> Document text
START

Doctor, Lawyer, Indian Chief

Of course not all rich people are alike, and not all poor people are alike. Nevertheless, if just taking money from the rich and giving it to the poor would eliminate poverty, it would have been eliminated by now. They have been doing that for 50 years in this country and, according to the prevailing liberal propaganda, the gap between rich and poor just keeps getting wider and wider. Okay, so let's just take more money from the rich and give it to the poor. If you keep doing that forever, there surely will come a point when everybody has the same amount of money. That may sound good on paper, but then how do you get anybody to do anything?

Funny you should mention Lincoln. He might have been born poor, but he became a lawyer before he became a president. He may not have had as much money as some other guys, but I don't think you could rightly say that he was poor. I used to have a quote by Lincoln, but it seems to have gotten lost when my old computer died. I thought I had made a hard copy, but I can't find it now. I'll have to put it on my things to look up on a rainy day list. The gist of it was the fact that some people are rich proves that others may become rich. The inequality of wealth is what inspires people to work harder to get some of it for themselves. The part I remember is: "Let not him who is houseless pull down the house of another, rather let him strive diligently to build one of his own, proving by example that his too will be safe from violence when built." Of course that's easier said than done, but so are a lot of other things.

You made a good point about tax money being everybody's money. If you raise taxes to help the poor, or for any other purpose, the liberals as well as the conservatives have to pay their fair share, so I will concede that liberals are just as generous with their own money as they are with other people's money. I still say that just giving money away will not solve anything, there needs to be some kind of plan that insures the money is being used effectively. You know, "Give a man a fish......."

END

> Excerpted records
START

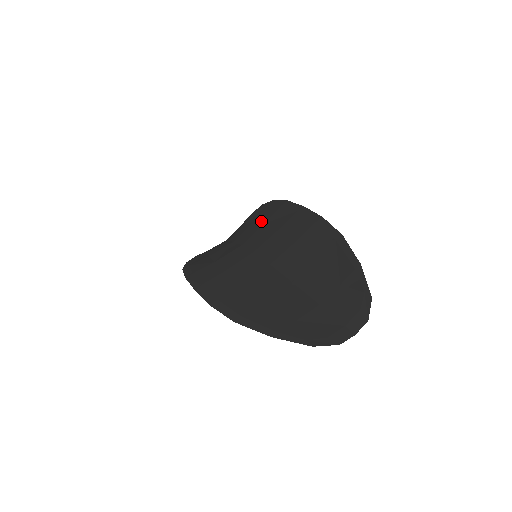
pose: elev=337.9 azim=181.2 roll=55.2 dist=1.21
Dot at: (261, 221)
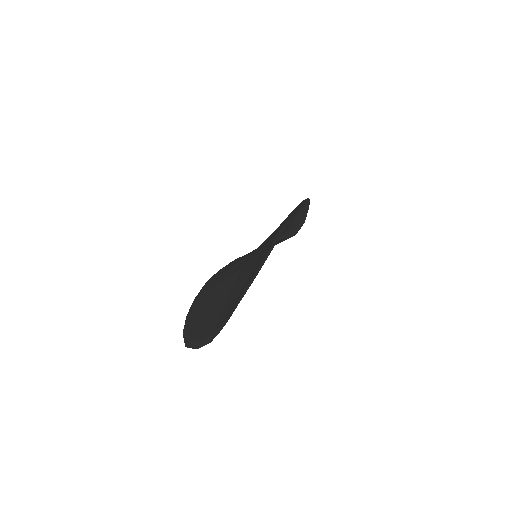
Dot at: occluded
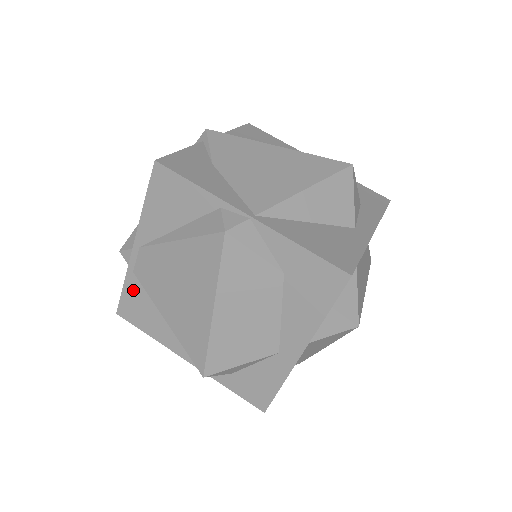
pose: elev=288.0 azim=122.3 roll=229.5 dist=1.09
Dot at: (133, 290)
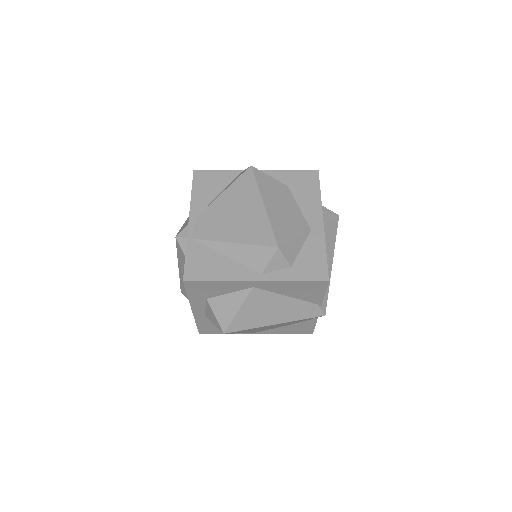
Dot at: (195, 252)
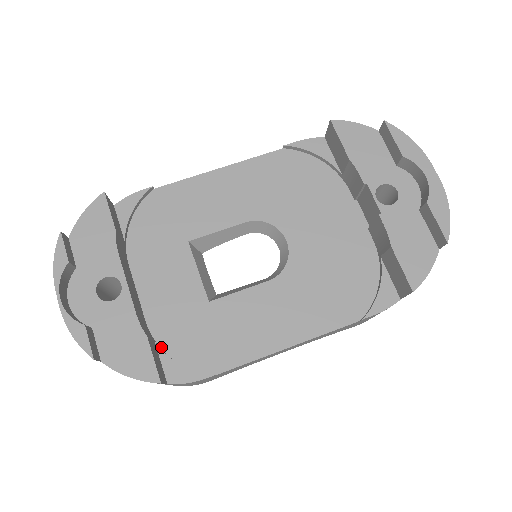
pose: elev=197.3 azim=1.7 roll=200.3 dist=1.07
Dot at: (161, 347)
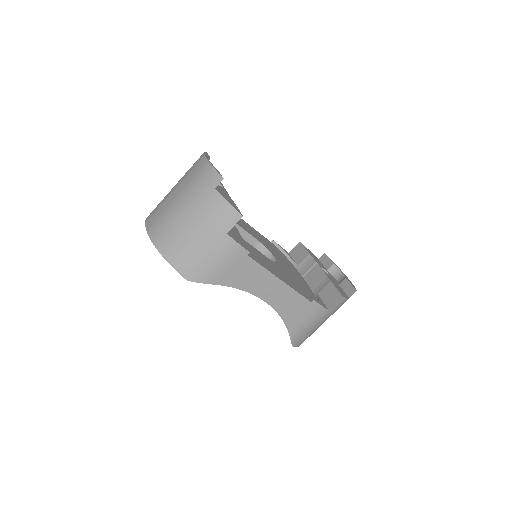
Dot at: occluded
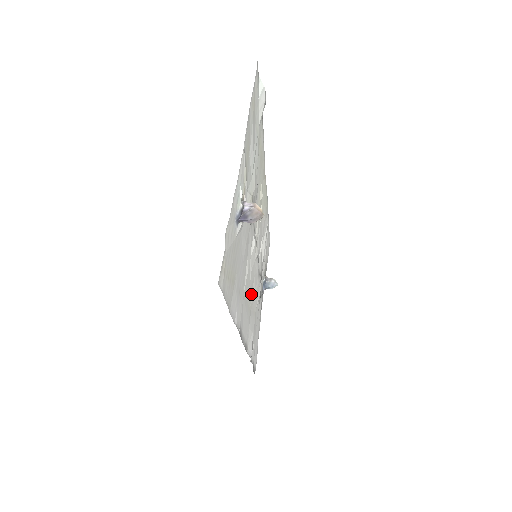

END

> Directions
(a) Answer these questions from the text on rich and poor:
(i) For how many years does it say money has been taken from the rich and given to the poor in this country?
(ii) What did Lincoln become before he became a president?
(iii) What happened to the Lincoln quote the writer used to have?
(b) Resume the text on rich and poor, starting right after its final line.
The rows have no connection to the text on rich and poor.

> Written answers
(a)
(i) 50 years.
(ii) A lawyer.
(iii) It seems to have gotten lost when the writer's old computer died.

(b)
When the constitution was written, the various Indian tribes were considered to be sovereign nations under the law, and Indians were not considered to be U.S. citizens. That was changed by the Indian Removal Act of 1830. Any Indians who wanted to retain their sovereign nation status had to give up their land east of the Mississippi and relocate to Indian Territory, which later became the state of Oklahoma. Any Indians that elected to stay in the East lost their legal status as Indians and were supposed to eventually become U.S. citizens. That policy played out differently in some states, with most Indians being encouraged to head west at gunpoint. In Michigan, however, most of the Indians elected to stay put and nobody made them leave. Many of them got screwed out of their land by one crooked dealing or another, but they didn't leave the state, and their descendants are still here.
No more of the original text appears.